>>>

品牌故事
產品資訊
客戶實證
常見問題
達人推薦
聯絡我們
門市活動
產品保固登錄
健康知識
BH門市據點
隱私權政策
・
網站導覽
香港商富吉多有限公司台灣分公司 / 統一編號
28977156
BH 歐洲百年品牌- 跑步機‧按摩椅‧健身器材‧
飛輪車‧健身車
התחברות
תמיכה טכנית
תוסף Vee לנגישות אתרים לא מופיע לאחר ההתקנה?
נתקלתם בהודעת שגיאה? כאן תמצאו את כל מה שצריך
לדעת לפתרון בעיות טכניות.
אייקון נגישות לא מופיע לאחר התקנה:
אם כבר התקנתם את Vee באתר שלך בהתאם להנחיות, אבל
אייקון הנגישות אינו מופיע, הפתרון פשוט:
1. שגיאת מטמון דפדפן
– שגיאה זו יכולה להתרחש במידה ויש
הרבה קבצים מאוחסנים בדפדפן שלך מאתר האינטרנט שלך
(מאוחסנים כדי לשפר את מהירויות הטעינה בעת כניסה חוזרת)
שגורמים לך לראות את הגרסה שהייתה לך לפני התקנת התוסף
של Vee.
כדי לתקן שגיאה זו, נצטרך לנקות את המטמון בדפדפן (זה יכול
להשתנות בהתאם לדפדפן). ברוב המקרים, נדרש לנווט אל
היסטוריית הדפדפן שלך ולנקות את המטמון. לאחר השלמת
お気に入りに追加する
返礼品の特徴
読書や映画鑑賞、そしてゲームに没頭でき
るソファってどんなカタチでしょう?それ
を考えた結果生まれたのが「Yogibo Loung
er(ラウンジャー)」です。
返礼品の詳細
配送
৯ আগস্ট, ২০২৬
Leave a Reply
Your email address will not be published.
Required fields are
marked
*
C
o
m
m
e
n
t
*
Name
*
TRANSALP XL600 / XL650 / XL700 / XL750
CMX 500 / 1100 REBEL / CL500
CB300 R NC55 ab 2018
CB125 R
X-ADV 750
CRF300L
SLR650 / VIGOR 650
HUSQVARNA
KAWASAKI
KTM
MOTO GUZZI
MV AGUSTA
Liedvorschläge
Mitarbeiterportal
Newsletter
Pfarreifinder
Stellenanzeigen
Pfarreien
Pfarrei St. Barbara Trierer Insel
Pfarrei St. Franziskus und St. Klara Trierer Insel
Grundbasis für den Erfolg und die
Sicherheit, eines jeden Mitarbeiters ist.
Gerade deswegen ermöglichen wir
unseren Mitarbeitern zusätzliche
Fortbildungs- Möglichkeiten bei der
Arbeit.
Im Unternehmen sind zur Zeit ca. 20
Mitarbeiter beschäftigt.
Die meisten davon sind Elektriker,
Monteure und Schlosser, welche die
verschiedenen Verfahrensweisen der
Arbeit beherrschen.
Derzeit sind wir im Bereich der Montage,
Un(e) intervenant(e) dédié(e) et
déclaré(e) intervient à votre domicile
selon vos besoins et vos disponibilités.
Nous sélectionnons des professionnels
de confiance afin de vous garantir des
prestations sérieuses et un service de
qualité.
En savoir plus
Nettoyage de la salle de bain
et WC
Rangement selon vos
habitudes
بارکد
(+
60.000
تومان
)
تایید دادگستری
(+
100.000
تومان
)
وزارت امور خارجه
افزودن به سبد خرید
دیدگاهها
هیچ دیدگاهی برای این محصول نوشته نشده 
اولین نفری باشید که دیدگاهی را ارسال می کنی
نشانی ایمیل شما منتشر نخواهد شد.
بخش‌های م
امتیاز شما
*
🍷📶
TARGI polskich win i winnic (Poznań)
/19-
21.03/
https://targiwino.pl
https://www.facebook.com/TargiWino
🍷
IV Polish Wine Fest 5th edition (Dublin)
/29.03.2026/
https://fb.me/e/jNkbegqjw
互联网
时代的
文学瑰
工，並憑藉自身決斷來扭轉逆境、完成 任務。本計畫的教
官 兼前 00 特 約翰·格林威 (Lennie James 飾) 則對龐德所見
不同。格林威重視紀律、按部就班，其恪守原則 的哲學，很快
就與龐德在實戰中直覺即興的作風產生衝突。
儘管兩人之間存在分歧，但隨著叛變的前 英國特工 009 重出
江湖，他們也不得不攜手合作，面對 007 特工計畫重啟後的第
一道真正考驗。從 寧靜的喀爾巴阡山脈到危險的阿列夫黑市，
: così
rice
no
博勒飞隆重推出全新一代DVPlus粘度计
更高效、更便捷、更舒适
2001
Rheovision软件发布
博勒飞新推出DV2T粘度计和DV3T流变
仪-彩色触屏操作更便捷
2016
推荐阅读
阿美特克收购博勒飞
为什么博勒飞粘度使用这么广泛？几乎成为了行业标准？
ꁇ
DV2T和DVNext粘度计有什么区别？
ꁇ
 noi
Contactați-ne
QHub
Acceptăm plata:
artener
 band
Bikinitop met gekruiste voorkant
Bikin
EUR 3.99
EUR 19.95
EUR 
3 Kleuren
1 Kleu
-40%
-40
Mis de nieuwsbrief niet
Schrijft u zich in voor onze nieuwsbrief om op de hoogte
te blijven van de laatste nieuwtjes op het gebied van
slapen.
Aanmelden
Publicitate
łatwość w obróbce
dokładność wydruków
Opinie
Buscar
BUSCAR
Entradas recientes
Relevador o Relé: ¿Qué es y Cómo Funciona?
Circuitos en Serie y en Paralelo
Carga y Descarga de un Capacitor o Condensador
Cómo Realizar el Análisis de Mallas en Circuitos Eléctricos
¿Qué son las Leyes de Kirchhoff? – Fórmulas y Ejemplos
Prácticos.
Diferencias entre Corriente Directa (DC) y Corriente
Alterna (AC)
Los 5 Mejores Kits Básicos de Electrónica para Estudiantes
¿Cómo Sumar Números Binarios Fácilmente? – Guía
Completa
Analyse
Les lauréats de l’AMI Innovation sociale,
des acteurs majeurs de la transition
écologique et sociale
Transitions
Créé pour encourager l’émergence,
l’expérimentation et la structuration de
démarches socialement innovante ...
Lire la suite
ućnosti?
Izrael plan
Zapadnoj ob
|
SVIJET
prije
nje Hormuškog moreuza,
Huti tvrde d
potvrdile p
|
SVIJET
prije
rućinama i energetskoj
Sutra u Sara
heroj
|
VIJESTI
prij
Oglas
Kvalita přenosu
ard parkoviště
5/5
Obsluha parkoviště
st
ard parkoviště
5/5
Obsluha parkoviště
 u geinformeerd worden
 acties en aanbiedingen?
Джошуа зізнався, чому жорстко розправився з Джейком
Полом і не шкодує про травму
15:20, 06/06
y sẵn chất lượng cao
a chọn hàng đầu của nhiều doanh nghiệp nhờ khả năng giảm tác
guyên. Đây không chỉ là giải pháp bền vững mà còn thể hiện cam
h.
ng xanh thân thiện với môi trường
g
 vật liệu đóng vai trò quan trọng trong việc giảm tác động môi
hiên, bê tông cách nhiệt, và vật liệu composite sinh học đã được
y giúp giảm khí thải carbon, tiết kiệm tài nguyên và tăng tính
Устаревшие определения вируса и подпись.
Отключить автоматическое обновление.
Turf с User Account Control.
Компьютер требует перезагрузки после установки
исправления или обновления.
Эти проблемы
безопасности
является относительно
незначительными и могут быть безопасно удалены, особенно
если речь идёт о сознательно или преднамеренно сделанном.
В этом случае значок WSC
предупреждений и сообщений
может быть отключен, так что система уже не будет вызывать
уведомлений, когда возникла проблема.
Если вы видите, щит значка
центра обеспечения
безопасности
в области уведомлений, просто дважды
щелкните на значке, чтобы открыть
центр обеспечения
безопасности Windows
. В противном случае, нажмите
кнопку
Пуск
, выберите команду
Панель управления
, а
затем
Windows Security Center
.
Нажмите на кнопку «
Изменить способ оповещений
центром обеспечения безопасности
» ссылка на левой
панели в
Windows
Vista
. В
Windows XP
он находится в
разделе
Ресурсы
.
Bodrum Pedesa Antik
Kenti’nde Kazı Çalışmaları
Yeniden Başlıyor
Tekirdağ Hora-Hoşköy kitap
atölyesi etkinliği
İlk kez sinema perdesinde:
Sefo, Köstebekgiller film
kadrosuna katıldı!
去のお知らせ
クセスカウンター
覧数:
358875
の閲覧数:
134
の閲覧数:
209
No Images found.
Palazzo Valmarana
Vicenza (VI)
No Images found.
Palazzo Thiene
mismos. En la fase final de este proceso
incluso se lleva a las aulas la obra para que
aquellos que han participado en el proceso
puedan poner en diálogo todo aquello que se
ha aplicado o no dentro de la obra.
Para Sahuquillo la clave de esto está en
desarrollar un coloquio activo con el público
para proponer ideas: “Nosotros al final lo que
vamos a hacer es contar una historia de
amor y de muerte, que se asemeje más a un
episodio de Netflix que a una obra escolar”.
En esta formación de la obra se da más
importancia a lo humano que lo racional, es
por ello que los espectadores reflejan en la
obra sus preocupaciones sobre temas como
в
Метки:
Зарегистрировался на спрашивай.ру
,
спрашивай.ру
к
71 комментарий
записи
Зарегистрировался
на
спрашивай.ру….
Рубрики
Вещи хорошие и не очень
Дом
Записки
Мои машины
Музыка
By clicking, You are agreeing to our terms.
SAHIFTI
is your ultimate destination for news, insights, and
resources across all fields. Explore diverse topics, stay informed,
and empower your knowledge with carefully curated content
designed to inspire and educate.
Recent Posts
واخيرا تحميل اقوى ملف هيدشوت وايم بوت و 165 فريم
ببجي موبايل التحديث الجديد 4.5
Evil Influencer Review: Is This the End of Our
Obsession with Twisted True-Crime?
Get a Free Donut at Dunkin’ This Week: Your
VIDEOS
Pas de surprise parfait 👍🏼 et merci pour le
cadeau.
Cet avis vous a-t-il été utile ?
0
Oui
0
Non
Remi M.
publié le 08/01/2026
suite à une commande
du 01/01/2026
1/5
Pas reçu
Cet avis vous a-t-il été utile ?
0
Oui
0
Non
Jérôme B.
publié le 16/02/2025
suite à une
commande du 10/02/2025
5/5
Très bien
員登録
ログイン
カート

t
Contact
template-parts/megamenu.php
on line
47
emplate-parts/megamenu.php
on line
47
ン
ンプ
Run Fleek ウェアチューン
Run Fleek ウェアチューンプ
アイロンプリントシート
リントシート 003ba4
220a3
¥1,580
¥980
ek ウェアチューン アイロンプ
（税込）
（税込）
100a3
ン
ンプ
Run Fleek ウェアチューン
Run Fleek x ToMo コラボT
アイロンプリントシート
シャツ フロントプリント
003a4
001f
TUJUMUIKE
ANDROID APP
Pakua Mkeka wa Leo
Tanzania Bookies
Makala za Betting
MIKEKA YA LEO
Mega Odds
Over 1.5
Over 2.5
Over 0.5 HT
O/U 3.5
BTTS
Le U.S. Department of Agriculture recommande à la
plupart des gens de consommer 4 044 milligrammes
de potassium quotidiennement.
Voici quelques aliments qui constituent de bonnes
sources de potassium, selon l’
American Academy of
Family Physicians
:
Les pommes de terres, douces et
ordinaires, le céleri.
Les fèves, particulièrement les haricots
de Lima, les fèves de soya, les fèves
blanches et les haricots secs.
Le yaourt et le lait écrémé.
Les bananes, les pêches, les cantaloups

<<<

REQUIREMENT: Copy the records above word for word, from their first line through the line holding "Arbeit beherrschen.", with both of those lines included.

ANSWER TO THIS TASK:
品牌故事
產品資訊
客戶實證
常見問題
達人推薦
聯絡我們
門市活動
產品保固登錄
健康知識
BH門市據點
隱私權政策
・
網站導覽
香港商富吉多有限公司台灣分公司 / 統一編號
28977156
BH 歐洲百年品牌- 跑步機‧按摩椅‧健身器材‧
飛輪車‧健身車
התחברות
תמיכה טכנית
תוסף Vee לנגישות אתרים לא מופיע לאחר ההתקנה?
נתקלתם בהודעת שגיאה? כאן תמצאו את כל מה שצריך
לדעת לפתרון בעיות טכניות.
אייקון נגישות לא מופיע לאחר התקנה:
אם כבר התקנתם את Vee באתר שלך בהתאם להנחיות, אבל
אייקון הנגישות אינו מופיע, הפתרון פשוט:
1. שגיאת מטמון דפדפן
– שגיאה זו יכולה להתרחש במידה ויש
הרבה קבצים מאוחסנים בדפדפן שלך מאתר האינטרנט שלך
(מאוחסנים כדי לשפר את מהירויות הטעינה בעת כניסה חוזרת)
שגורמים לך לראות את הגרסה שהייתה לך לפני התקנת התוסף
של Vee.
כדי לתקן שגיאה זו, נצטרך לנקות את המטמון בדפדפן (זה יכול
להשתנות בהתאם לדפדפן). ברוב המקרים, נדרש לנווט אל
היסטוריית הדפדפן שלך ולנקות את המטמון. לאחר השלמת
お気に入りに追加する
返礼品の特徴
読書や映画鑑賞、そしてゲームに没頭でき
るソファってどんなカタチでしょう?それ
を考えた結果生まれたのが「Yogibo Loung
er(ラウンジャー)」です。
返礼品の詳細
配送
৯ আগস্ট, ২০২৬
Leave a Reply
Your email address will not be published.
Required fields are
marked
*
C
o
m
m
e
n
t
*
Name
*
TRANSALP XL600 / XL650 / XL700 / XL750
CMX 500 / 1100 REBEL / CL500
CB300 R NC55 ab 2018
CB125 R
X-ADV 750
CRF300L
SLR650 / VIGOR 650
HUSQVARNA
KAWASAKI
KTM
MOTO GUZZI
MV AGUSTA
Liedvorschläge
Mitarbeiterportal
Newsletter
Pfarreifinder
Stellenanzeigen
Pfarreien
Pfarrei St. Barbara Trierer Insel
Pfarrei St. Franziskus und St. Klara Trierer Insel
Grundbasis für den Erfolg und die
Sicherheit, eines jeden Mitarbeiters ist.
Gerade deswegen ermöglichen wir
unseren Mitarbeitern zusätzliche
Fortbildungs- Möglichkeiten bei der
Arbeit.
Im Unternehmen sind zur Zeit ca. 20
Mitarbeiter beschäftigt.
Die meisten davon sind Elektriker,
Monteure und Schlosser, welche die
verschiedenen Verfahrensweisen der
Arbeit beherrschen.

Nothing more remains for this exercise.